Avoiding Receiving Road/Truck Infractions When Hauling a Load

Jim McCormack


There is nothing a trucker hates worse than being stopped for a road/truck infractions.  Offshoots of the FMCSA (The Federal Motor Carrier Safety Administration), are the CSA(Compliance, Safety, Accountability), HOR (Hours on the Road)  and SMS (Safety Measurement System.  These agencies seem to be implementing rules so rapidly that it is difficult to keep up.  One of the things that have been implemented is a database on all truck drivers and companies.   There is presently a dispute regarding what goes on this database as it can cause problems by minor infractions appearing on the truckers driver’s record which is not necessarily their fault.  This not only provides a bad reputation for the driver but problems with DOT as well.
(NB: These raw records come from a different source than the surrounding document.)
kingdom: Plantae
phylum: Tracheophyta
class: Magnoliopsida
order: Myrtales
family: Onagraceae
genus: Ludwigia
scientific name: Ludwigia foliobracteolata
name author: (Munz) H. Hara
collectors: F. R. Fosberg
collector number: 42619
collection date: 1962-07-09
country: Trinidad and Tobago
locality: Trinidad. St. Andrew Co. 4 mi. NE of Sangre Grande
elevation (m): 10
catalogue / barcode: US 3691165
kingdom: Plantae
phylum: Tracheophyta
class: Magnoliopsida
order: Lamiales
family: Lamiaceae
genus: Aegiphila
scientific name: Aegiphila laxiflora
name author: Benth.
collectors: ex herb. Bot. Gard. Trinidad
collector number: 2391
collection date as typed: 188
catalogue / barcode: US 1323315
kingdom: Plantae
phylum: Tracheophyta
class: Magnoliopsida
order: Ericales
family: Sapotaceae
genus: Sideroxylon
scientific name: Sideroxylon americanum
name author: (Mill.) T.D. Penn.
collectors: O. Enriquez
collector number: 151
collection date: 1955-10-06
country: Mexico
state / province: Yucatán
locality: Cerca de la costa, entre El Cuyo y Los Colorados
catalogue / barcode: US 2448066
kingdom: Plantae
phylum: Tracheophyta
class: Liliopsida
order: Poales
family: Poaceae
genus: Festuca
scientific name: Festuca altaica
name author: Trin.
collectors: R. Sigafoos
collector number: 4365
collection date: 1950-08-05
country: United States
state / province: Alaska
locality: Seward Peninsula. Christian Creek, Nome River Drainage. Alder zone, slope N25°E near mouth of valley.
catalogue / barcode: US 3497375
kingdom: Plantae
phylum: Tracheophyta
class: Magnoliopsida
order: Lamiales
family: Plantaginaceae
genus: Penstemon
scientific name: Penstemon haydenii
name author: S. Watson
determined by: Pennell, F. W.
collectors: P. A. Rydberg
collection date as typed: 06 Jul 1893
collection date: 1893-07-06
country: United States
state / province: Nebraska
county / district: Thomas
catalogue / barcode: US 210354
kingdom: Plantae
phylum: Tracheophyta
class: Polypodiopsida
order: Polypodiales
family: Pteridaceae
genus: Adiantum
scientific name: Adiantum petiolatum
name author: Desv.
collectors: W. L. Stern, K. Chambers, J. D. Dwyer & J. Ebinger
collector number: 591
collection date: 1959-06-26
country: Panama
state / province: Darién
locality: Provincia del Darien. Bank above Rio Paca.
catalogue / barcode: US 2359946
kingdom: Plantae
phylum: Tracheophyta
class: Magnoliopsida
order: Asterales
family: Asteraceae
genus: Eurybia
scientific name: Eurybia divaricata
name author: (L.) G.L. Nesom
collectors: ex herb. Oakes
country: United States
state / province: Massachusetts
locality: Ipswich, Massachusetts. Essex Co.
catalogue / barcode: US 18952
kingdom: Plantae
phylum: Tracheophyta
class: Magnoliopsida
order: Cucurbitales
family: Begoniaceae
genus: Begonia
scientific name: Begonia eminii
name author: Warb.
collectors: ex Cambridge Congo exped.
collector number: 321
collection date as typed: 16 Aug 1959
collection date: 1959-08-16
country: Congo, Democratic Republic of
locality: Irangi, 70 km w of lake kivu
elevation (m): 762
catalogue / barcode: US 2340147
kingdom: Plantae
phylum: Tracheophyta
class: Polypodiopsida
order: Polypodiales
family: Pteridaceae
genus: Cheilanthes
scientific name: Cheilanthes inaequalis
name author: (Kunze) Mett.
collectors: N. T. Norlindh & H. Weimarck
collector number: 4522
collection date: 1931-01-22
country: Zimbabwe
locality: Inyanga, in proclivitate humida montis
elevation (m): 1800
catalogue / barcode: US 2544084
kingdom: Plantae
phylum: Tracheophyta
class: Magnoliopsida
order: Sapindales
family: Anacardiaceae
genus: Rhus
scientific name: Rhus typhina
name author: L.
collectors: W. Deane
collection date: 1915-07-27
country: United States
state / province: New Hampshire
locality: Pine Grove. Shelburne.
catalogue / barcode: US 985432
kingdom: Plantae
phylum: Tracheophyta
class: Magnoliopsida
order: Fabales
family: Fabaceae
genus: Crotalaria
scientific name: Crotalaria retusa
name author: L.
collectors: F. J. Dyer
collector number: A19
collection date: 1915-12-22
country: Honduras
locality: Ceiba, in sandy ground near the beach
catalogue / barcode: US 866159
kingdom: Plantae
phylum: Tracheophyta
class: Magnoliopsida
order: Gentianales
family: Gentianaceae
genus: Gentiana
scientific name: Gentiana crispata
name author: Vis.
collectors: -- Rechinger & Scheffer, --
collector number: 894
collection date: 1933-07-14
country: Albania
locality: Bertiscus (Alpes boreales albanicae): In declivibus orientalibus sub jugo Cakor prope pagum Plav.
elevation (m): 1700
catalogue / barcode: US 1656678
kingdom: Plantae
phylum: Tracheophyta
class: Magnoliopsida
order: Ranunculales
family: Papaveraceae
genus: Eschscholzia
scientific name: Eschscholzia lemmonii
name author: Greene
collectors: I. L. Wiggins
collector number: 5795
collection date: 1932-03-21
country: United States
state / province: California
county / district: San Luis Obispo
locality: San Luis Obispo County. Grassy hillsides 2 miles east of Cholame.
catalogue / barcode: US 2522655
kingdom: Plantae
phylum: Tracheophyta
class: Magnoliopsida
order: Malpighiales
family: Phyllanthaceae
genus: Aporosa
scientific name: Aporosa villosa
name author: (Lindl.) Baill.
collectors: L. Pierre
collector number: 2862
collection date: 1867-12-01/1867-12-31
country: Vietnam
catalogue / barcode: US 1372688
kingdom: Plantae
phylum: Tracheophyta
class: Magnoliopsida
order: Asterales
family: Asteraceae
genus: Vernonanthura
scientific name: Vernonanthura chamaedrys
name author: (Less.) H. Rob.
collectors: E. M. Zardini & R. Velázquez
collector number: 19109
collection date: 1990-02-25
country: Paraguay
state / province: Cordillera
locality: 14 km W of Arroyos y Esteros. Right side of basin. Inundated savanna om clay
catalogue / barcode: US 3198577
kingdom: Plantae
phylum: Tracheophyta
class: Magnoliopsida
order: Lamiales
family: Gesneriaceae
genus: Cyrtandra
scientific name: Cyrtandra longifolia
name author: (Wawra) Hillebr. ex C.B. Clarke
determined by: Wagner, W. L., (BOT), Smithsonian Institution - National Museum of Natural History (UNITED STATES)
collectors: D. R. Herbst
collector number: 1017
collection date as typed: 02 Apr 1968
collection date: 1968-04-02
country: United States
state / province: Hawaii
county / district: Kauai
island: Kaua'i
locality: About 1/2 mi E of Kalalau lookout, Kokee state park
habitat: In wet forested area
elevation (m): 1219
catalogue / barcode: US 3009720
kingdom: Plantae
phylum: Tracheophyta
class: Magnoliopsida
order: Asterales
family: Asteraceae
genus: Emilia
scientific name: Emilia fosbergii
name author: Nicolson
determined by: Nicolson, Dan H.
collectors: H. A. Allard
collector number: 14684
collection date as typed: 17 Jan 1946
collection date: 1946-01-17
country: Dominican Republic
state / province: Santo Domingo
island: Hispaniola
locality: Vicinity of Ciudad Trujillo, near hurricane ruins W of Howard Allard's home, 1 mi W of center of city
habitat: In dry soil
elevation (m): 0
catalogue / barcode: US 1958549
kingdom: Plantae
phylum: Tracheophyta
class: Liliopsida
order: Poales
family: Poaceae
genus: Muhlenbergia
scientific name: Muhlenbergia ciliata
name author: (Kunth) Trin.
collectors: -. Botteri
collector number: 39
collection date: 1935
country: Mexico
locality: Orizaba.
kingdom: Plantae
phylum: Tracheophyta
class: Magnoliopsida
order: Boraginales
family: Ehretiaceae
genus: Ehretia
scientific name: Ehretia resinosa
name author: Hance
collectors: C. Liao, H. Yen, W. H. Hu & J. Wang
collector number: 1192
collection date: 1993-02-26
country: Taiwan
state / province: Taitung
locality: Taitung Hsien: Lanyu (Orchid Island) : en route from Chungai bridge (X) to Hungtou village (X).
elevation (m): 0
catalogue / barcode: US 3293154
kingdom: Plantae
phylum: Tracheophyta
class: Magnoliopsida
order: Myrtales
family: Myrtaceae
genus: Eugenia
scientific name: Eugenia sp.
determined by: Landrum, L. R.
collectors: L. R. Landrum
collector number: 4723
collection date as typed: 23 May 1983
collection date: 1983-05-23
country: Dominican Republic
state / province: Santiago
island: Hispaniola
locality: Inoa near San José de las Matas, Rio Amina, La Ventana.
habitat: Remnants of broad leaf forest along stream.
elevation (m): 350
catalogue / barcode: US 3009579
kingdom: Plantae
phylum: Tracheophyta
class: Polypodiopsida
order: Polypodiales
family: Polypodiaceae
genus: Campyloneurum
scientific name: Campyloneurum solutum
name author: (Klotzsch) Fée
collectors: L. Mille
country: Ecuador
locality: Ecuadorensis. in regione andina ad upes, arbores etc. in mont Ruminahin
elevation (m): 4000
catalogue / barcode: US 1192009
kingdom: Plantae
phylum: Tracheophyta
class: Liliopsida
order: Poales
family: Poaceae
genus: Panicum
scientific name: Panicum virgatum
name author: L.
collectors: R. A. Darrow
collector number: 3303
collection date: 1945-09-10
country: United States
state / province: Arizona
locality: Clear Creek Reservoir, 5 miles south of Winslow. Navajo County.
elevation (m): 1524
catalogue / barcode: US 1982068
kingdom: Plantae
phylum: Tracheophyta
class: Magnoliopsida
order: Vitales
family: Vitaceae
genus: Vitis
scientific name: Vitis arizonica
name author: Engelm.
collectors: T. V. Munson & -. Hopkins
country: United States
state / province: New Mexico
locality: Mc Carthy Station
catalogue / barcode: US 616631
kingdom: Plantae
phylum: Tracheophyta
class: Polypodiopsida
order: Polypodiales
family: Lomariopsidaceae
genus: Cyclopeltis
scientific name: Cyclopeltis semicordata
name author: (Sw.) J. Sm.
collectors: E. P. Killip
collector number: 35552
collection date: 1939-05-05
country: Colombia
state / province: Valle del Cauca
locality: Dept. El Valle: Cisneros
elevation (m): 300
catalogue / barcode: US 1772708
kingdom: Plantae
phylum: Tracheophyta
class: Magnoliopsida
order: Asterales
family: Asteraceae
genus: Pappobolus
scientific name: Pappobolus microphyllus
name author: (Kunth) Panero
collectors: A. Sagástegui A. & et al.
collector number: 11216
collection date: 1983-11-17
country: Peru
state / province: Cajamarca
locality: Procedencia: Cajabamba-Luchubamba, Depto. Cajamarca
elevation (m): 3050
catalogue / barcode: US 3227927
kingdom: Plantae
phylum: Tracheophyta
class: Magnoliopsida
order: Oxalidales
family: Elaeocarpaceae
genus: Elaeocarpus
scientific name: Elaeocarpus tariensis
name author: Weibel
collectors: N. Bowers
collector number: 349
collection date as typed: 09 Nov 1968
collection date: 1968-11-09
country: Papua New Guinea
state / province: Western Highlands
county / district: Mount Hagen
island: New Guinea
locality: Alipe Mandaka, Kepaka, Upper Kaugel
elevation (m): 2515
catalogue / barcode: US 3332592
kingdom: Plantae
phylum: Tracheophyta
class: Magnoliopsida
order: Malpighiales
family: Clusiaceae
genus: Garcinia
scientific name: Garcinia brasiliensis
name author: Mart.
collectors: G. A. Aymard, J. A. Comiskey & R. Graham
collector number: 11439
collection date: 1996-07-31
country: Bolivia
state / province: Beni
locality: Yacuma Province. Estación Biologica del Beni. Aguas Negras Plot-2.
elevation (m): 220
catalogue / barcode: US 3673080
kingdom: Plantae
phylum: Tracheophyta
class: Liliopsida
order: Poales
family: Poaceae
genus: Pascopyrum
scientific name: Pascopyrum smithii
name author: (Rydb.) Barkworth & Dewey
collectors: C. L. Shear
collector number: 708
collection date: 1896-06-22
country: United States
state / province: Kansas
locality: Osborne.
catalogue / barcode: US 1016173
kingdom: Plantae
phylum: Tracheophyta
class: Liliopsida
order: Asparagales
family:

It would appear that the best key is to manage things so that, with the exception of regular truck inspection stops, there are no stops at all.    The things that will call attention to a truck driving down the highway area are:

Improper loading which is obvious to the viewer

Traffic  Violations

Random Inspections (4%)

This means that it is important that you make sure a load is properly secured and not overweight prior to leaving the company lot,  and following highway rules.  The Federal Bridge Formulas should be referred to regarding the weight allowed.  It limits the weight on how many axles a truck has and how far it is between these axles.  Every driver should know these weight allowances by heart.

There is nothing you can do about the random inspections.  However, they will not matter if there is nothing wrong and your logbook is current.

Truck safety is a major goal with FMSCA.  Violations on this subject can be avoided if you:

Do not follow too closely

Use your seat belt

Do not speed

Do not fail to yield to a traffic control device

HOS  (Hours of Service) violations

14 hours on duty

Logs are not current

And how you are acting (sleepy, cranky, etc)

Note:  New rules go into effect in July 2013 regarding these rules.

With today’s electronic age and the attachment of various tracking devices on trucks, it seems that your every move is viewed by someone.  However, if common sense is used in making sure the load is correctly secured and not overloaded that will eliminate part of the problem.  Sometimes things will happen that are beyond your control, such as a turn light going out.  However, when checking the vehicle prior to going on the road checking lights should be just as important as checking brake lines, tires, connectors, and other things.   If something is wrong, it should be corrected prior to ever leaving the departure point.